But instead of implementing the new consensus reached by Germany's grand coalition comprised of the CSU, CDU and Social Democrats (SPD), Bavaria's state government is once again threatening the stability of Germany's government. Not only that: Bavaria is also deliberately abandoning rules established for all German states.
Read more: Trouble in Bavarian paradise: Will the CSU's hard-line asylum strategy pay off?
CSU losing support in Bavaria
It will not be possible to solve the migration crisis without cooperation and a joint effort across society. Trying to go it alone does not work. That much has been made abundantly clear at a European level in recent years. Progress was finally made this summer when EU member states got together and hashed out a deal on how to handle asylum-seekers — partly because of the CSU, which set an ultimatum for German Chancellor Angela Merkel (CDU) to find an agreement. The fact that Bavaria now even wants to promote turning back asylum-seekers at its border with Austria using its own border force will not go down well across Europe.

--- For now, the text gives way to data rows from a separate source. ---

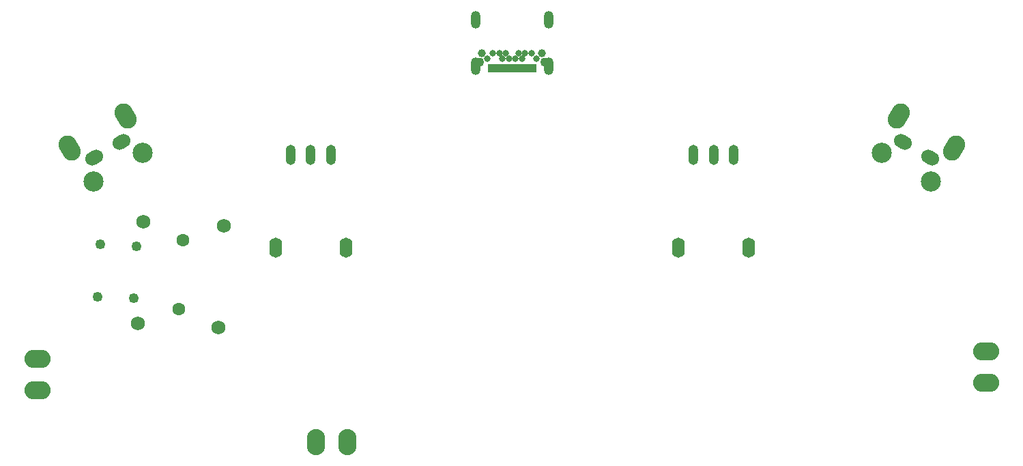
<source format=gbr>
%TF.GenerationSoftware,KiCad,Pcbnew,7.0.6*%
%TF.CreationDate,2023-11-08T16:21:37-08:00*%
%TF.ProjectId,UGC_Main,5547435f-4d61-4696-9e2e-6b696361645f,rev?*%
%TF.SameCoordinates,Original*%
%TF.FileFunction,Soldermask,Bot*%
%TF.FilePolarity,Negative*%
%FSLAX46Y46*%
G04 Gerber Fmt 4.6, Leading zero omitted, Abs format (unit mm)*
G04 Created by KiCad (PCBNEW 7.0.6) date 2023-11-08 16:21:37*
%MOMM*%
%LPD*%
G01*
G04 APERTURE LIST*
G04 Aperture macros list*
%AMRoundRect*
0 Rectangle with rounded corners*
0 $1 Rounding radius*
0 $2 $3 $4 $5 $6 $7 $8 $9 X,Y pos of 4 corners*
0 Add a 4 corners polygon primitive as box body*
4,1,4,$2,$3,$4,$5,$6,$7,$8,$9,$2,$3,0*
0 Add four circle primitives for the rounded corners*
1,1,$1+$1,$2,$3*
1,1,$1+$1,$4,$5*
1,1,$1+$1,$6,$7*
1,1,$1+$1,$8,$9*
0 Add four rect primitives between the rounded corners*
20,1,$1+$1,$2,$3,$4,$5,0*
20,1,$1+$1,$4,$5,$6,$7,0*
20,1,$1+$1,$6,$7,$8,$9,0*
20,1,$1+$1,$8,$9,$2,$3,0*%
%AMHorizOval*
0 Thick line with rounded ends*
0 $1 width*
0 $2 $3 position (X,Y) of the first rounded end (center of the circle)*
0 $4 $5 position (X,Y) of the second rounded end (center of the circle)*
0 Add line between two ends*
20,1,$1,$2,$3,$4,$5,0*
0 Add two circle primitives to create the rounded ends*
1,1,$1,$2,$3*
1,1,$1,$4,$5*%
G04 Aperture macros list end*
%ADD10C,1.750000*%
%ADD11C,1.600000*%
%ADD12C,1.250000*%
%ADD13HorizOval,2.250000X-0.250000X0.433013X0.250000X-0.433013X0*%
%ADD14HorizOval,1.700000X0.259808X0.150000X-0.259808X-0.150000X0*%
%ADD15C,2.500000*%
%ADD16HorizOval,2.250000X-0.250000X-0.433013X0.250000X0.433013X0*%
%ADD17HorizOval,1.700000X0.259808X-0.150000X-0.259808X0.150000X0*%
%ADD18C,1.000000*%
%ADD19RoundRect,0.102000X-0.175000X0.445000X-0.175000X-0.445000X0.175000X-0.445000X0.175000X0.445000X0*%
%ADD20C,0.804000*%
%ADD21O,1.204000X2.204000*%
%ADD22C,1.104000*%
%ADD23O,1.600000X2.500000*%
%ADD24O,1.250000X2.500000*%
%ADD25O,2.250000X3.250000*%
%ADD26O,3.250000X2.250000*%
G04 APERTURE END LIST*
D10*
%TO.C,SW6*%
X172800078Y-109723772D03*
X172138028Y-122356436D03*
D11*
X177687246Y-112007677D03*
X177237156Y-120595891D03*
D10*
X182786374Y-110247132D03*
X182124324Y-122879796D03*
D12*
X171990036Y-112760540D03*
X171649852Y-119251632D03*
X167496203Y-112525028D03*
X167156019Y-119016120D03*
%TD*%
D13*
%TO.C,SW7*%
X163696858Y-100623533D03*
X170625062Y-96623533D03*
D14*
X166722211Y-101763597D03*
X170099709Y-99813597D03*
D15*
X166629871Y-104703661D03*
X172692049Y-101203661D03*
%TD*%
D16*
%TO.C,SW8*%
X266499744Y-96623533D03*
X273427948Y-100623533D03*
D17*
X267025097Y-99813597D03*
X270402595Y-101763597D03*
D15*
X264432757Y-101203661D03*
X270494935Y-104703661D03*
%TD*%
D18*
%TO.C,J4*%
X214837403Y-88783597D03*
X222287403Y-88783597D03*
D19*
X215812403Y-90688597D03*
X216312403Y-90688597D03*
X216812403Y-90688597D03*
X217312403Y-90688597D03*
X217812403Y-90688597D03*
X218312403Y-90688597D03*
X218812403Y-90688597D03*
X219312403Y-90688597D03*
X219812403Y-90688597D03*
X220312403Y-90688597D03*
X220812403Y-90688597D03*
X221312403Y-90688597D03*
D20*
X221612403Y-89483597D03*
X220962403Y-88783597D03*
X220162403Y-88783597D03*
X219762403Y-89483597D03*
X219362403Y-88783597D03*
X218962403Y-89483597D03*
X218162403Y-89483597D03*
X217762403Y-88783597D03*
X217362403Y-89483597D03*
X216962403Y-88783597D03*
X216162403Y-88783597D03*
X215512403Y-89483597D03*
D21*
X214062403Y-84683597D03*
D22*
X214512403Y-89883597D03*
D21*
X214062403Y-90433597D03*
X223062403Y-84683597D03*
D22*
X222612403Y-89883597D03*
D21*
X223062403Y-90433597D03*
%TD*%
D23*
%TO.C,RV2*%
X247912403Y-112913597D03*
X239212403Y-112913597D03*
D24*
X246062403Y-101413597D03*
X243562403Y-101413597D03*
X241062403Y-101413597D03*
%TD*%
D25*
%TO.C,J1*%
X198157142Y-137045300D03*
X194257142Y-137045300D03*
%TD*%
D26*
%TO.C,J3*%
X277338900Y-125812000D03*
X277338900Y-129712000D03*
%TD*%
%TO.C,J2*%
X159676400Y-130687600D03*
X159676400Y-126787600D03*
%TD*%
D23*
%TO.C,RV1*%
X197912403Y-112913597D03*
X189212403Y-112913597D03*
D24*
X196062403Y-101413597D03*
X193562403Y-101413597D03*
X191062403Y-101413597D03*
%TD*%
M02*

</source>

Yet most of all, Bavaria's CSU government appears to be alienating its own voters. While migration policy is a major issue in the state's upcoming elections, many Bavarians nevertheless take issue with the conservatives' uncompromising approach of late. Indeed, tens of thousand of people in the state capital, Munich, recently took to the streets in protest against the CSU's hard-line stance. Even church representatives, both Catholic and Protestant, chided the Christian Social Democrats.
Approval ratings indicate that the CSU has dropped to a historic all-time low after its protracted spat with the CDU over how to handle asylum-seekers. And the Bavarian state election is only a few months off. But unless Bavarian voters actually vote the CSU out at the polls, it is unlikely the party will reverse its uncompromising and isolationist course.